The Engage with IUSA and Focus for IUSA tickets filed four appeals to IU Student Association Election Commission rulings over the weekend, though Engage's three petitions were the only appeals which the Student Body Supreme Court ruled were properly formatted.
Members of Engage filed the ticket's three appeals on Saturday and Focus filed its appeal on Sunday.
Engage’s first petition appealed the commission’s ruling on complaints one and two, filed by Focus against Empower IU. The original complaints alleged Empower violated campaign finance rules by not reporting an order for customized lighters on its final financial statement. The order was reported on the intermediary financial statement but Empower said it canceled the order before the election because it would arrive too late. Engage’s appeal claims Empower did not provide sufficient evidence of order cancellation occurring before the election.
The other two appeals pertain to decisions on complaints 21 and 24, filed by Engage, also against the Empower ticket. Complaint 21 pertained to IU trademark regulations. While the commission determined that a March 23 Student Life and Learning ruling about IUSA’s designation as a University Student Organization absolved the ticket from violating SLL’s policy, Engage maintains in its appeal that this did not grant them an exemption from trademark policy handled by a different office.
Complaint 24 involved Empower’s use of Thunderclap, a service used to boost social media impact.
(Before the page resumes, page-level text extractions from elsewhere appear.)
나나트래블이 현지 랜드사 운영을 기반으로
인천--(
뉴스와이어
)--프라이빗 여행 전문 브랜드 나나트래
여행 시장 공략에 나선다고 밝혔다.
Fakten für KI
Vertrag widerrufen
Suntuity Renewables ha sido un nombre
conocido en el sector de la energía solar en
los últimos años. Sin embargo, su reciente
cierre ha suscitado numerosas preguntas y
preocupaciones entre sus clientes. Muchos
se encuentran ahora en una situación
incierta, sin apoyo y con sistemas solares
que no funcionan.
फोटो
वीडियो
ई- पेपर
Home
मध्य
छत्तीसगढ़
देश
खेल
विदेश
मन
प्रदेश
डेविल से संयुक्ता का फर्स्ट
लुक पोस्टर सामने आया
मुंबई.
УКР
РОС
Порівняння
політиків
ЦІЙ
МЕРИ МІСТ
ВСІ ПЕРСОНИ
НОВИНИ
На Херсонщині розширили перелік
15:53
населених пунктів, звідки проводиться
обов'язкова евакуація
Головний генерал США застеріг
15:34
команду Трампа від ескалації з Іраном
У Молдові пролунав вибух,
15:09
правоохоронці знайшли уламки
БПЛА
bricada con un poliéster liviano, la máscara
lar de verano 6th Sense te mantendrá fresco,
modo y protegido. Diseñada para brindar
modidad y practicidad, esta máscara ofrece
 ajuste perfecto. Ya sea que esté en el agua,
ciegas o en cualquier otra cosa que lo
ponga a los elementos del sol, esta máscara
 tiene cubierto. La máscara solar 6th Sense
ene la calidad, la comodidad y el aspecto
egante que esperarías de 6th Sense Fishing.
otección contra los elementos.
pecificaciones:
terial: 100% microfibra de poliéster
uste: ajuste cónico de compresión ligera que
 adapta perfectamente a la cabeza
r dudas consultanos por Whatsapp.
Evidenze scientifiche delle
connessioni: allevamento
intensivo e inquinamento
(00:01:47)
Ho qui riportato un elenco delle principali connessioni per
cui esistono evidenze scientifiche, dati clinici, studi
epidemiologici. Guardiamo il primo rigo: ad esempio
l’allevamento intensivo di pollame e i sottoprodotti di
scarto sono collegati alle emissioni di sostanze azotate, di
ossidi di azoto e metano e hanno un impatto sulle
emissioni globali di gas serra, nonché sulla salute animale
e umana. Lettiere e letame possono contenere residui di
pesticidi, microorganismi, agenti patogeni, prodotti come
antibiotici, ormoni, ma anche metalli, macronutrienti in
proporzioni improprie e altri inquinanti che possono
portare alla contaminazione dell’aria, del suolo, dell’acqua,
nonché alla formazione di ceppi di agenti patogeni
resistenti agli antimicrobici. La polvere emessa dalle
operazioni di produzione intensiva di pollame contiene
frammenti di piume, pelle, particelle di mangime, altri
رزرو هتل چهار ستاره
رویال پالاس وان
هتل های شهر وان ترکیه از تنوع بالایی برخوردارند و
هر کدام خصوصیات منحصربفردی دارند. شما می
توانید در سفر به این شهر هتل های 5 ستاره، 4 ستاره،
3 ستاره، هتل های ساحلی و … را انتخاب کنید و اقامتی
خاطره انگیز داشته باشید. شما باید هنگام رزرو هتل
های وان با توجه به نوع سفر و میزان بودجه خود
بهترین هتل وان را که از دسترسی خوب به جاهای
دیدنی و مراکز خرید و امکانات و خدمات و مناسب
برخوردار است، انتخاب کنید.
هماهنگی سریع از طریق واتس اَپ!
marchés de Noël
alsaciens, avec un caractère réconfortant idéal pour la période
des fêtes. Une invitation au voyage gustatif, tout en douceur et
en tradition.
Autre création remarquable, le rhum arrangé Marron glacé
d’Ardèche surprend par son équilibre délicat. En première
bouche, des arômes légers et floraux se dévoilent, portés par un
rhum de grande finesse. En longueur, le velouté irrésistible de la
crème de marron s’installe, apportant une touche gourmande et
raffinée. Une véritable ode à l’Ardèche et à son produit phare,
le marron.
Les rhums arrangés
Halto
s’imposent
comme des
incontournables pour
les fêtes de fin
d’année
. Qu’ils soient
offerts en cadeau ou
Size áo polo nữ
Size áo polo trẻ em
The Election Commission ruled in an eight-to-zero vote that Empower did not violate voter fraud rules based off an advisory opinion it issued Feb. 13 which permitted distribution of the voting link as long as it did not fit the commission definition of voter intimidation, outlined in Title VI of the procedural election code. Engage claims in its appeal that the commission misunderstood how the technology was used.
Focus’ petition appeals the commission’s rulings on all five complaints filed against the ticket. In the appeal, the ticket’s presidential candidate Brandon Sakbun, a junior, said he commended the commission for its intent, however, he took issue with the fact that forgetting the address and phone number of some vendors, along with submitting receipts for their timely filed financial statements a few days after the fact resulted in three 10 percent vote deductions because they did not influence the opinion of voters.
Additionally, Sakbun appealed decisions on complaints 19 and 23, which dealt with an outside organization’s promotion of the ticket and the taping of campaign signs on sidewalks, respectively. In the appeal, Sakbun said he had no control of the outside organization’s endorsement, which the commission counted as an expenditure. He also said that in past elections, campaigns taped signs to sidewalks in multiple locations.
The IUSA Supreme Court is expected to issue rulings on the appeals by 11 p.m. Wednesday.